** Opening Excerpted data block **

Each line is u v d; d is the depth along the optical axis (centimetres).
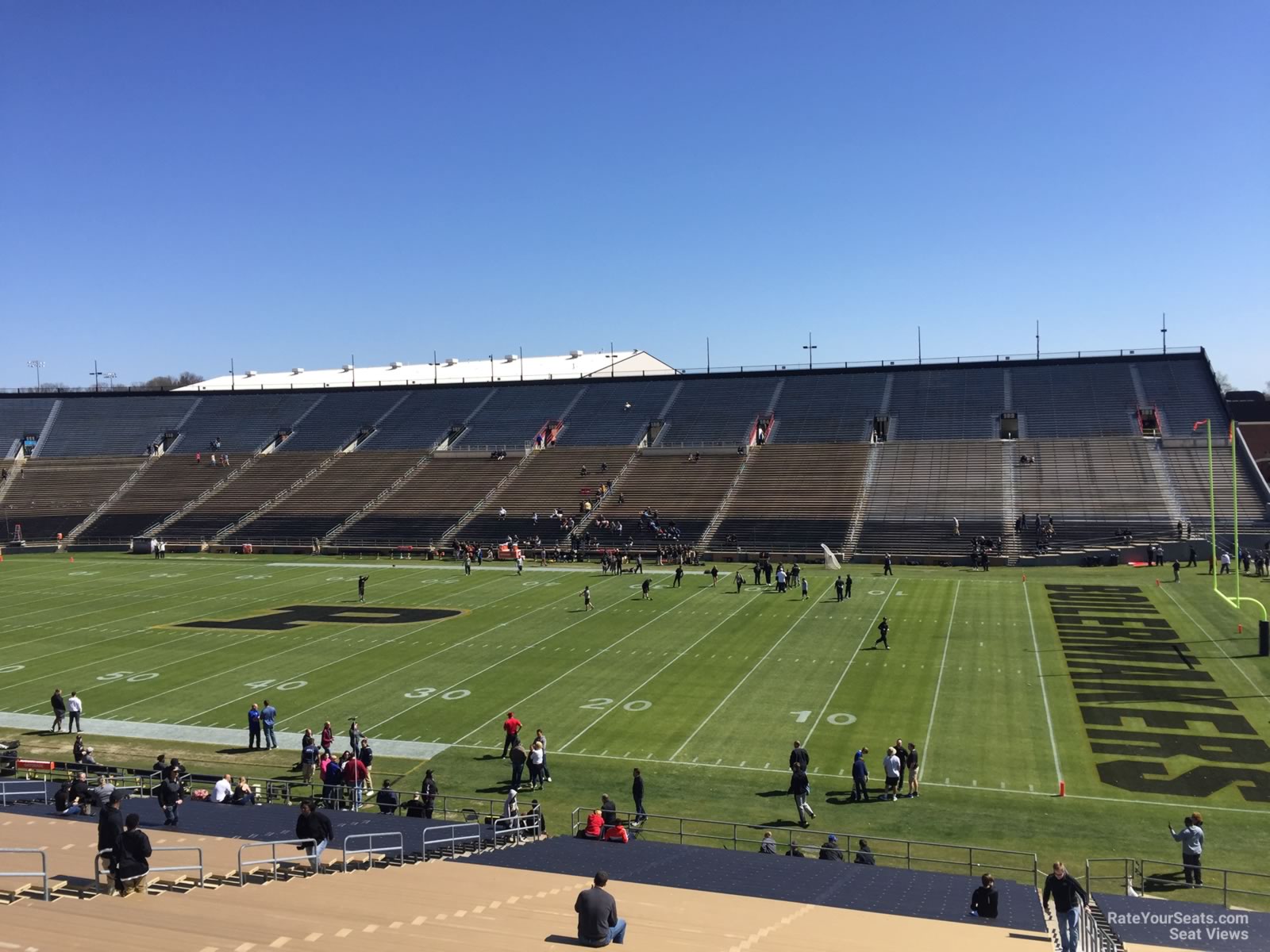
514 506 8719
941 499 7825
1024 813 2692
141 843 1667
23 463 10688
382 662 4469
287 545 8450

** Closing Excerpted data block **
** Opening Excerpted data block **

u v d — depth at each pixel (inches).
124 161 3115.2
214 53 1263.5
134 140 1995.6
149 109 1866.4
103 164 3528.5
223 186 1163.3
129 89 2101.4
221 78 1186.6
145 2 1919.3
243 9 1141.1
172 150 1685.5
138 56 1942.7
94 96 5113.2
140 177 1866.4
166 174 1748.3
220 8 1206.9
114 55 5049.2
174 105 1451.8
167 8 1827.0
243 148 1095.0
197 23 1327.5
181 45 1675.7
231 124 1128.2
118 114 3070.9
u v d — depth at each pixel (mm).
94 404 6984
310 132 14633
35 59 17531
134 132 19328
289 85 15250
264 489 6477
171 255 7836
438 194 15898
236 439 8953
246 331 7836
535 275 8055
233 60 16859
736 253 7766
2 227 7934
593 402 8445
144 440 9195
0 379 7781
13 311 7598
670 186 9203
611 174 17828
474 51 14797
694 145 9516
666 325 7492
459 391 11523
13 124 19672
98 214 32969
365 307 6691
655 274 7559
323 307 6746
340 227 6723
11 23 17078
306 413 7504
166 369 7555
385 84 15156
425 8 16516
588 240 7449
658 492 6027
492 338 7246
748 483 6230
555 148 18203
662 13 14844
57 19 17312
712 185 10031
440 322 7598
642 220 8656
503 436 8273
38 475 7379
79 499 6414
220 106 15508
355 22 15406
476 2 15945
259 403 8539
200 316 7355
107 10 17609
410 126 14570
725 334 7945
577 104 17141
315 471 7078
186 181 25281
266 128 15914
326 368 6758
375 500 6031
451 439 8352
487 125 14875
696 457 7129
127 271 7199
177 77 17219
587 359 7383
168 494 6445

** Closing Excerpted data block **
** Opening Excerpted data block **

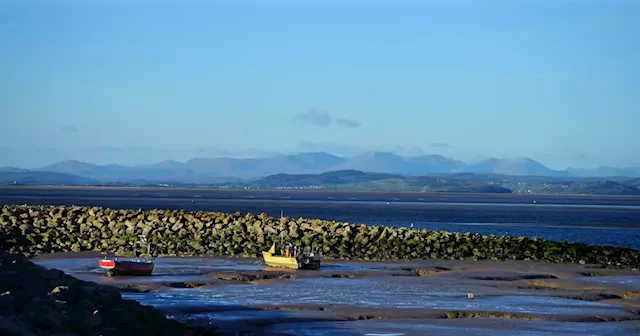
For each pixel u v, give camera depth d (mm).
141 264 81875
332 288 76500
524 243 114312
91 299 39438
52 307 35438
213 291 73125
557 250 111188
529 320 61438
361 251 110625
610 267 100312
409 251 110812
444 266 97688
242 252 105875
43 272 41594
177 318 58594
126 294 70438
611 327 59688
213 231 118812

** Closing Excerpted data block **

● Exercise aim: No picture is to be printed. Output exactly the lines above from the line containing "Each line is" through the line containing "287 545 8450".

● Task response:
Each line is u v d; d is the depth along the optical axis (centimetres).
514 506 8719
941 499 7825
1024 813 2692
141 843 1667
23 463 10688
382 662 4469
287 545 8450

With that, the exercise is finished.